The House Ways & Means Committee has voted to borrow $100 billion to subsidize gym memberships and high-cost employer-sponsored health insurance, and expand Health Savings Accounts, which primarily benefit households with incomes between $100,000-$500,000.
Last week, the panel voted to approve 11 separate bills, nearly all aimed at cutting health care-related taxes for mostly high-income people and their employers. The biggest beneficiaries would not be the super-rich but relatively high-wage workers. Collectively, the tax cuts would add nearly $100 billion to the national debt at a time when the Congressional Budget Office predicts the debt will approach $29 trillion by 2028.
It all seems like a less than prudent fiscal choice.
Tennis anyone?
The package includes several long-time Republican favorites.
For example, delaying the effective date of the Affordable Care Act’s “Cadillac tax” on high-cost employer-sponsored health insurance plans has become a nearly annual event. The bill would put off the excise tax yet again, this time until 2023. The bill also would postpone a provision of the ACA that imposes a tax penalty on large employers that do not offer their full-time workers health insurance with certain minimum benefits.
Then, there was the plain dumb. One bill would expand the medical expense deduction for the costs of gym memberships and certain sports equipment. It would exempt golf, a modest improvement over an earlier version. But not tennis. Horseback riding is out but you’ll probably be able to deduct the cost of ski equipment. We are not talking about physician-ordered physical therapy, which already is tax deductible. We are talking about the cost of playing sports. For fun.
Expanding HSAs
Just last year, in its version of the Tax Cuts and Jobs Act, the GOP-controlled House proposed eliminating the medical expense deduction entirely. Now they want to expand the tax break by making it available for gym memberships and ski boots. Seriously?
But the committee’s most-far reaching choices involved HSAs. These savings plans accompany high-deductible health insurance and allow you to put aside funds tax-free for medical expenses. Not only are contributions excludable from income, but withdrawals are tax-free as well as long as you use the money for qualified medical expenses. Those who do not use the funds for immediate health care costs can use HSAs as just another retirement savings vehicle. Starting at age 65, people who withdraw funds for non-qualified expenses must pay taxes on the distributions, but are exempt from paying penalties.
Who would benefit?
Because contribution limits are now relatively low--$3,450 for singles and $6,900 for family coverage—participation has been modest. Still, according to the Treasury Department, about half of the $20 billion in 2014 contributions were made by households with incomes between $100,000 and $500,000.
The Ways & Means bills would raise the contribution limits to $6,650 for singles and $13,300 for families. They’d also make HSAs available to more people. For instance, those over 65 who are still working and enrolled only in Medicare Part A (but not Part B) could contribute. So could those whose spouses have a Flexible Spending Account (FSA). Other bills would make HSAs more flexible. One would allow people to dip into both HSAs and FSAs to buy over- the-counter drugs.

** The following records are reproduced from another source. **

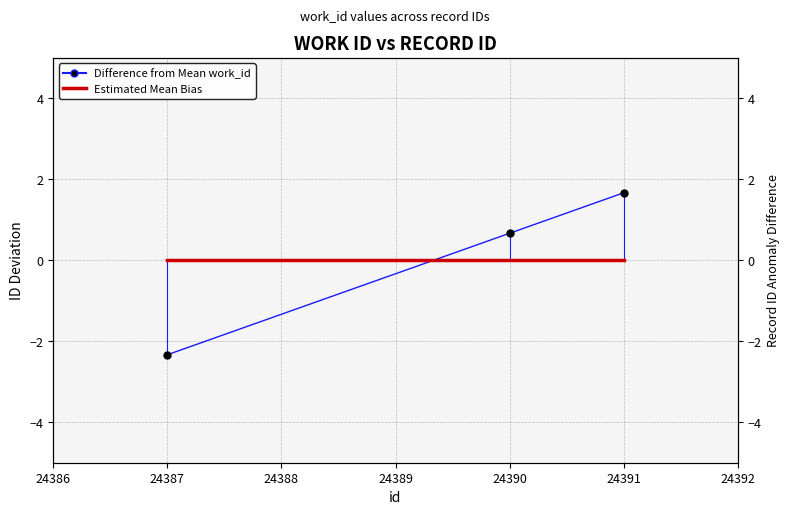

Rank the series at 24387 from lowest to highest value.

Difference from Mean work_id, Estimated Mean Bias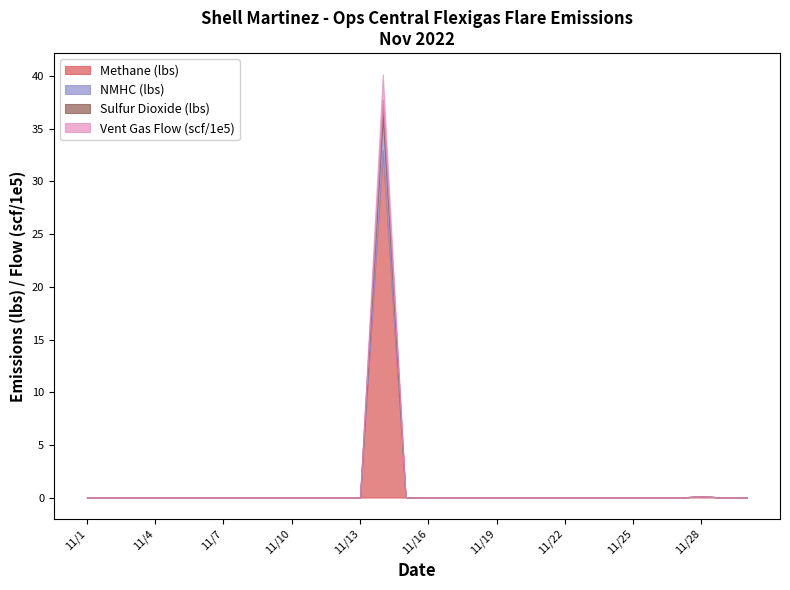

What is the average value of the Sulfur Dioxide (lbs) series?

0.1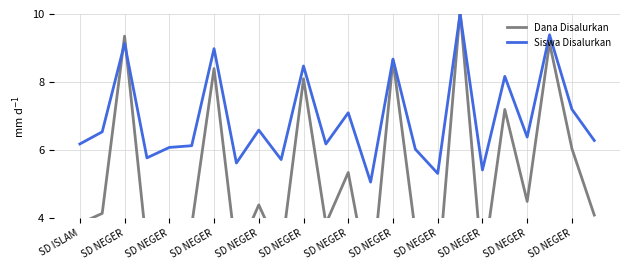

How many interior local valleys does the Dana Disalurkan series have?

8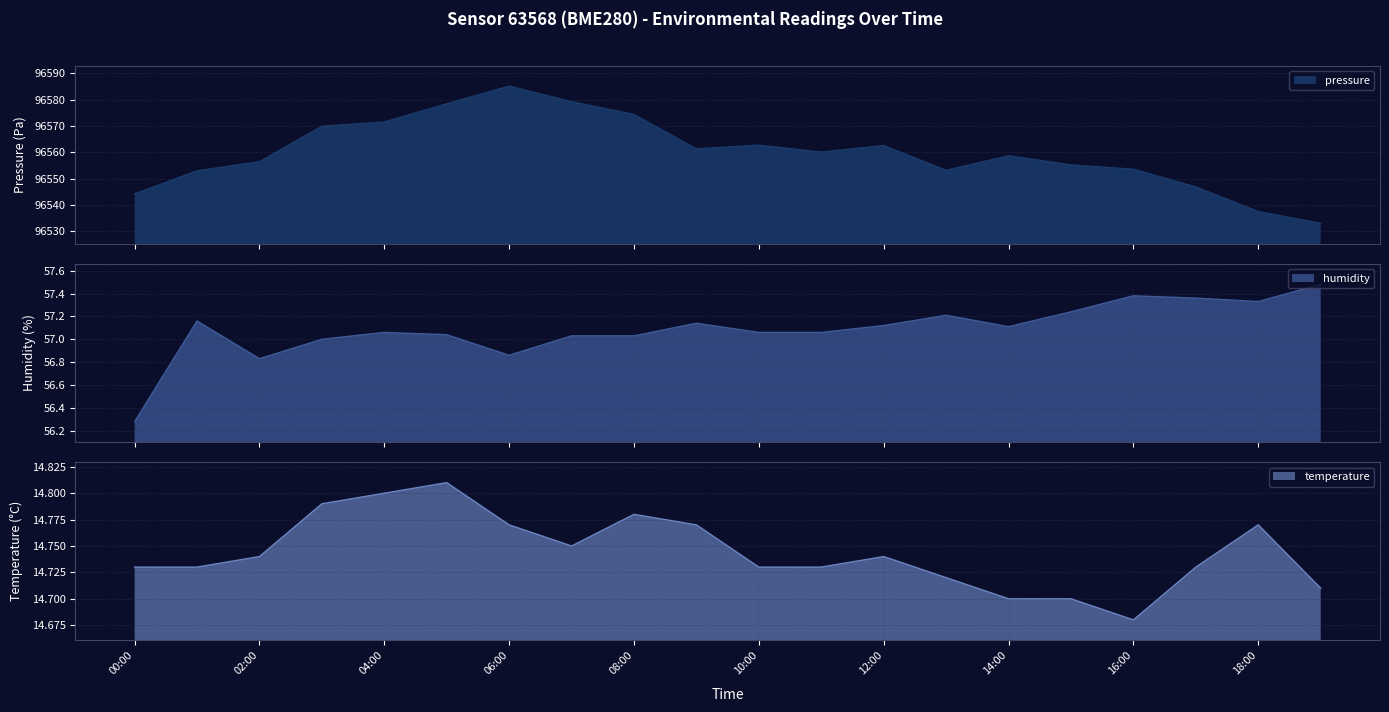

What is the average value of the temperature series?

14.7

HSAs already are regressive, benefitting higher income workers far more than those households with lower incomes. Raising contribution limits will almost surely make them even more regressive for a couple of reasons.
Message bills
The most obvious, of course, is that high-income people are more likely to have the extra disposable income to put into a more generous HSA. In addition, high-income workers are more likely to contribute the maximum amount to their retirement accounts (such as 401(k)s) and use HSAs as added tax-favored savings. Another, less obvious reason, is that some very high income people simply may not bother to enroll in a plan where they can contribute merely $6,900 annually. It just may not be worth the trouble. But $13,300-a-year starts looking more like real money, even if you are an investment banker.
The House likely will pass these bills this summer, giving GOP candidates more tax cuts to talk about in their campaigns. And the measures are just as likely to die in the Senate, which will spend the next few months in a bitter battle over President Trump’s Supreme Court nominee. But even if they are just message bills, they don’t seem like a very good use of $100 billion in borrowed money.